> _Task requirements_
Please output, word for word, the lines in the rows below from the line containing "sized companies use" up to and including the line containing "Governor of Texas". Leave the pictures out of your answer.
··· Extracted entries ···
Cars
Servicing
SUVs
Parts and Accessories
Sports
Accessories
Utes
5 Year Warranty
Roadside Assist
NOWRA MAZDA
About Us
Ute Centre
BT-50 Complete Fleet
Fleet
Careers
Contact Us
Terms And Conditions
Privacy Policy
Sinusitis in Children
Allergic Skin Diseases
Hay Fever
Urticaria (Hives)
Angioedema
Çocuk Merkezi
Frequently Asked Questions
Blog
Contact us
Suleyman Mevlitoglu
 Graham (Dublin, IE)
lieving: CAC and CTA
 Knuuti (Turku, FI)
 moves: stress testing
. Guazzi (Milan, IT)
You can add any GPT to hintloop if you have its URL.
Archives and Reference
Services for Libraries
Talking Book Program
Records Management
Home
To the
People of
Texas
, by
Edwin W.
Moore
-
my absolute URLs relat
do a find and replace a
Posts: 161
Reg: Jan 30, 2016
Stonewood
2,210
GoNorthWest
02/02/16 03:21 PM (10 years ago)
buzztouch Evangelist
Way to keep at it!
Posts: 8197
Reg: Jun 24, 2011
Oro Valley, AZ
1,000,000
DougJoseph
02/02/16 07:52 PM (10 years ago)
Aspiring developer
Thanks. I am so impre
···
··· Extracted entries ···
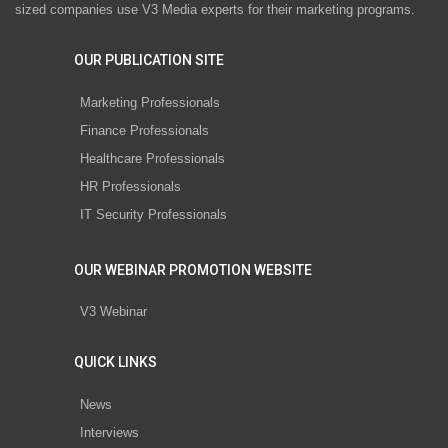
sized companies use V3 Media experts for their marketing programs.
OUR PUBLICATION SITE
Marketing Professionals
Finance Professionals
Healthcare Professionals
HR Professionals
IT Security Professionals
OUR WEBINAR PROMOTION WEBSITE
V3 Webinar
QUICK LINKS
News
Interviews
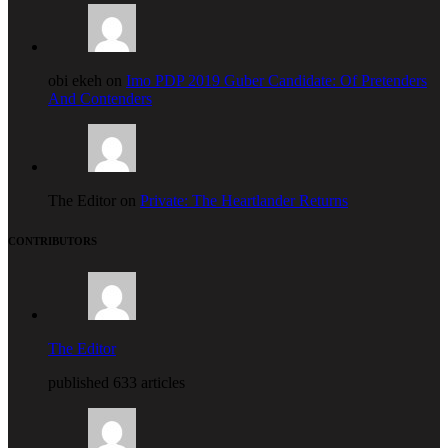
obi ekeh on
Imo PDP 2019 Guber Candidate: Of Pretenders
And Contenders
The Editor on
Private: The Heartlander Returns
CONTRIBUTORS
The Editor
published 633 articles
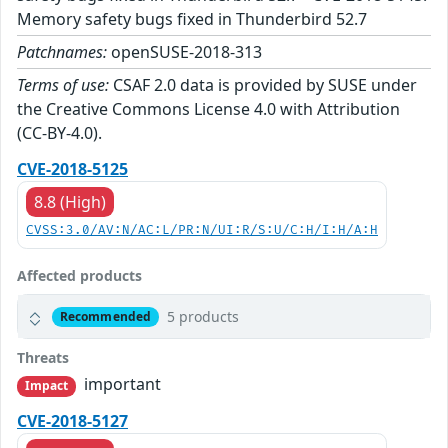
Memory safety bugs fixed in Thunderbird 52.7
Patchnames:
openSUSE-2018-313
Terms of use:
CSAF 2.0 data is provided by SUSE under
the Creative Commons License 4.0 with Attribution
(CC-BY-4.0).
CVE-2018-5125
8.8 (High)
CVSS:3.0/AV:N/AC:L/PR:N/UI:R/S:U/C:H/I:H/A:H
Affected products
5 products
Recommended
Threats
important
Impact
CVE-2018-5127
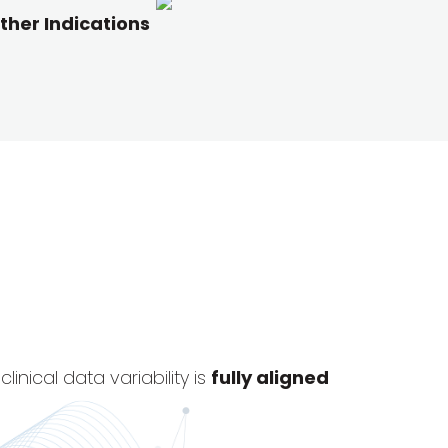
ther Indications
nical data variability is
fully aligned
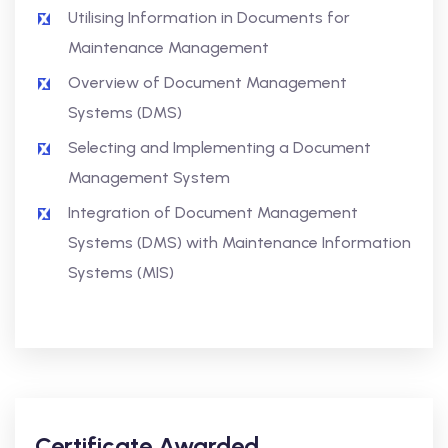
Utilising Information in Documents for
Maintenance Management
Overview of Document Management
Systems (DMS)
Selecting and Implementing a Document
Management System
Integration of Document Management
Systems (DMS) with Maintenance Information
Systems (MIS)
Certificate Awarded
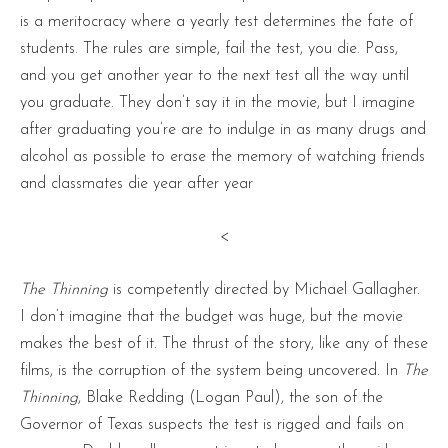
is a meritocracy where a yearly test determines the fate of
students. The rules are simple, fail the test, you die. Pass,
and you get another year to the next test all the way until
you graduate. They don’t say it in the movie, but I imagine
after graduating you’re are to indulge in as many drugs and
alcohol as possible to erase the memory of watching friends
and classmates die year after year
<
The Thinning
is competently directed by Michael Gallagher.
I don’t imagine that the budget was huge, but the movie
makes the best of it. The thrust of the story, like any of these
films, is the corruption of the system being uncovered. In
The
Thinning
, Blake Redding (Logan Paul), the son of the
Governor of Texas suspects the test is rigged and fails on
···
> _Result_
sized companies use V3 Media experts for their marketing programs.
OUR PUBLICATION SITE
Marketing Professionals
Finance Professionals
Healthcare Professionals
HR Professionals
IT Security Professionals
OUR WEBINAR PROMOTION WEBSITE
V3 Webinar
QUICK LINKS
News
Interviews
obi ekeh on
Imo PDP 2019 Guber Candidate: Of Pretenders
And Contenders
The Editor on
Private: The Heartlander Returns
CONTRIBUTORS
The Editor
published 633 articles
Memory safety bugs fixed in Thunderbird 52.7
Patchnames:
openSUSE-2018-313
Terms of use:
CSAF 2.0 data is provided by SUSE under
the Creative Commons License 4.0 with Attribution
(CC-BY-4.0).
CVE-2018-5125
8.8 (High)
CVSS:3.0/AV:N/AC:L/PR:N/UI:R/S:U/C:H/I:H/A:H
Affected products
5 products
Recommended
Threats
important
Impact
CVE-2018-5127
ther Indications
nical data variability is
fully aligned
Utilising Information in Documents for
Maintenance Management
Overview of Document Management
Systems (DMS)
Selecting and Implementing a Document
Management System
Integration of Document Management
Systems (DMS) with Maintenance Information
Systems (MIS)
Certificate Awarded
is a meritocracy where a yearly test determines the fate of
students. The rules are simple, fail the test, you die. Pass,
and you get another year to the next test all the way until
you graduate. They don’t say it in the movie, but I imagine
after graduating you’re are to indulge in as many drugs and
alcohol as possible to erase the memory of watching friends
and classmates die year after year
<
The Thinning
is competently directed by Michael Gallagher.
I don’t imagine that the budget was huge, but the movie
makes the best of it. The thrust of the story, like any of these
films, is the corruption of the system being uncovered. In
The
Thinning
, Blake Redding (Logan Paul), the son of the
Governor of Texas suspects the test is rigged and fails on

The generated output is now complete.